═══ DATA FOR ANALYSIS

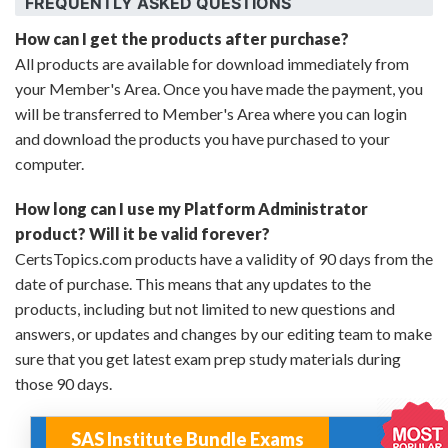
FREQUENTLY ASKED QUESTIONS
How can I get the products after purchase?
All products are available for download immediately from
your Member's Area. Once you have made the payment, you
will be transferred to Member's Area where you can login
and download the products you have purchased to your
computer.
How long can I use my Platform Administrator
product? Will it be valid forever?
CertsTopics.com products have a validity of 90 days from the
date of purchase. This means that any updates to the
products, including but not limited to new questions and
answers, or updates and changes by our editing team to make
sure that you get latest exam prep study materials during
those 90 days.
SAS Institute Bundle Exams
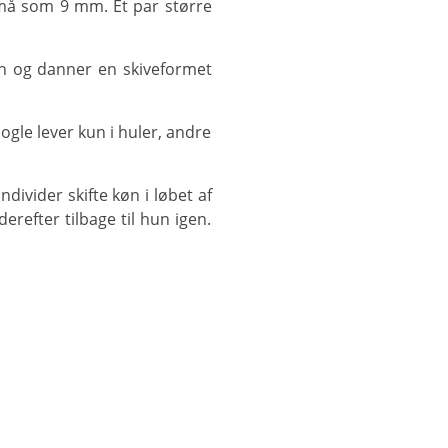
erefter tilbage til hun igen.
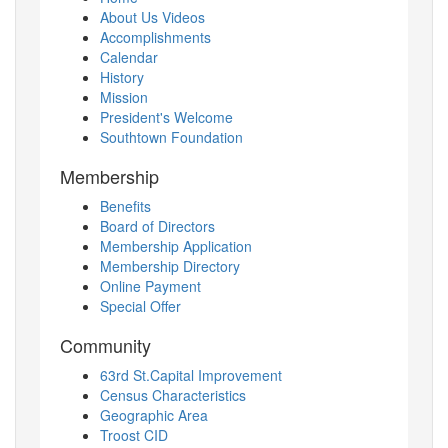
About Us Videos
Accomplishments
Calendar
History
Mission
President's Welcome
Southtown Foundation
Membership
Benefits
Board of Directors
Membership Application
Membership Directory
Online Payment
Special Offer
Community
63rd St.Capital Improvement
Census Characteristics
Geographic Area
Troost CID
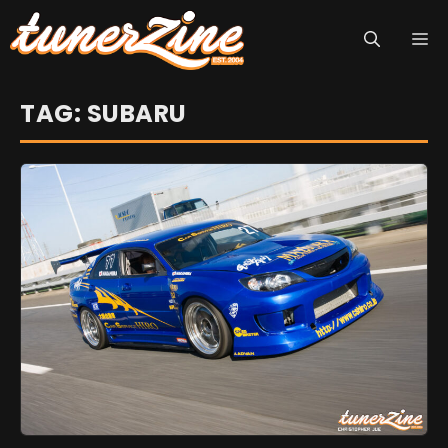
Skip
M
to
content
TAG: SUBARU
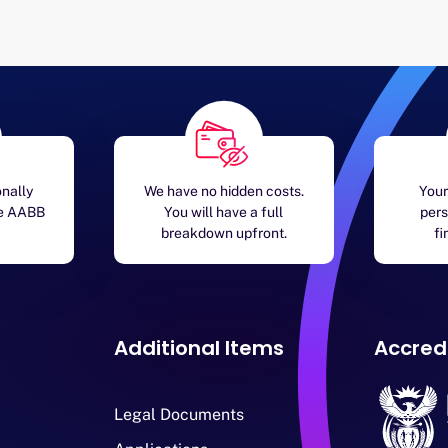
onally
We have no hidden costs.
Your
he AABB
You will have a full
pers
breakdown upfront.
fi
Additional Items
Accred
Legal Documents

══════

> TASK BRIEF
An exact copy of every line above is needed, without the images.

> TASK RESPONSE
FREQUENTLY ASKED QUESTIONS
How can I get the products after purchase?
All products are available for download immediately from
your Member's Area. Once you have made the payment, you
will be transferred to Member's Area where you can login
and download the products you have purchased to your
computer.
How long can I use my Platform Administrator
product? Will it be valid forever?
CertsTopics.com products have a validity of 90 days from the
date of purchase. This means that any updates to the
products, including but not limited to new questions and
answers, or updates and changes by our editing team to make
sure that you get latest exam prep study materials during
those 90 days.
SAS Institute Bundle Exams
erefter tilbage til hun igen.
About Us Videos
Accomplishments
Calendar
History
Mission
President's Welcome
Southtown Foundation
Membership
Benefits
Board of Directors
Membership Application
Membership Directory
Online Payment
Special Offer
Community
63rd St.Capital Improvement
Census Characteristics
Geographic Area
Troost CID
Skip
M
to
content
TAG: SUBARU
onally
We have no hidden costs.
Your
he AABB
You will have a full
pers
breakdown upfront.
fi
Additional Items
Accred
Legal Documents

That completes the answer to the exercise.